LinearAlgebra: copyto! between banded matrix types (#54041)
This specialized `copyto!` for combinations of banded structured matrix
types so that the copy may be O(N) instead of the fallback O(N^2)
implementation.
E.g.:
```julia
julia> T = Tridiagonal(zeros(999), zeros(1000), zeros(999));
julia> B = Bidiagonal(ones(1000), fill(2.0, 999), :U);
julia> @btime copyto!($T, $B);
1.927 ms (0 allocations: 0 bytes) # master
229.870 ns (0 allocations: 0 bytes) # PR
```
This also changes the `copyto!` implementation for mismatched matrix
sizes, bringing it closer to the docstring. So, the following works on
master:
```julia
julia> Ddest = Diagonal(zeros(4));
julia> Dsrc = Diagonal(ones(2));
julia> copyto!(Ddest, Dsrc)
4×4 Diagonal{Float64, Vector{Float64}}:
1.0 ⋅ ⋅ ⋅
⋅ 1.0 ⋅ ⋅
⋅ ⋅ 0.0 ⋅
⋅ ⋅ ⋅ 0.0
```
but this won't work anymore with this PR. This was inconsistent anyway,
as materializing the matrices produces a different result, which
shouldn't be the case:
```julia
julia> copyto!(Matrix(Ddest), Dsrc)
4×4 Matrix{Float64}:
1.0 0.0 0.0 0.0
0.0 1.0 0.0 0.0
0.0 0.0 0.0 0.0
1.0 0.0 0.0 0.0
```
After this PR, the way to carry out the copy would be
```julia
julia> copyto!(Ddest, CartesianIndices(Dsrc), Dsrc, CartesianIndices(Dsrc))
4×4 Diagonal{Float64, Vector{Float64}}:
1.0 ⋅ ⋅ ⋅
⋅ 1.0 ⋅ ⋅
⋅ ⋅ 0.0 ⋅
⋅ ⋅ ⋅ 0.0
```
This change fixes https://github.com/JuliaLang/julia/issues/46005.

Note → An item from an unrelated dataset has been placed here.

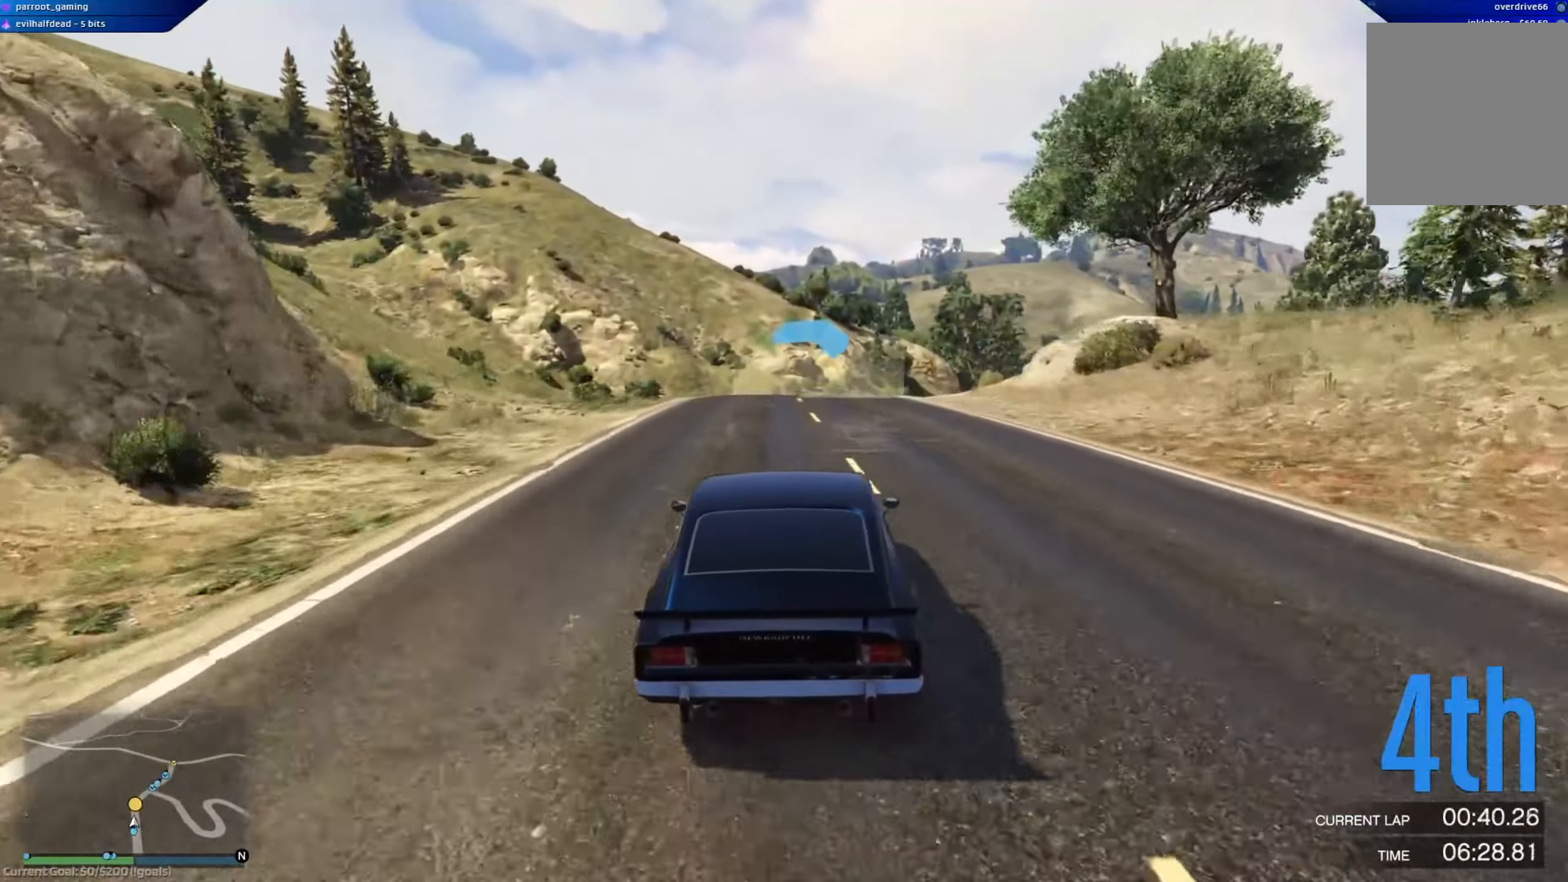
{"buttons": ["R2"], "left_stick": "center", "right_stick": "center", "events": [[66, "left_stick", "center"], [200, "left_stick", "right"], [433, "left_stick", "center"]]}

Also fixes https://github.com/JuliaLang/julia/issues/53997
After this,
```julia
julia> @btime copyto!(C, B) setup=(n = 1_000; B = Bidiagonal(randn(n), randn(n-1), :L); C = Bidiagonal(randn(n), randn(n-1), :L));
158.405 ns (0 allocations: 0 bytes)
julia> @btime copyto!(C, B) setup=(n = 10_000; B = Bidiagonal(randn(n), randn(n-1), :L); C = Bidiagonal(randn(n), randn(n-1), :L));
4.706 μs (0 allocations: 0 bytes)
julia> @btime copyto!(C, B) setup=(n = 100_000; B = Bidiagonal(randn(n), randn(n-1), :L); C = Bidiagonal(randn(n), randn(n-1), :L));
120.880 μs (0 allocations: 0 bytes)
```
which is roughly linear scaling.
Taken along with https://github.com/JuliaLang/julia/pull/54027, the
speed-ups would also apply to the adjoints of banded matrices.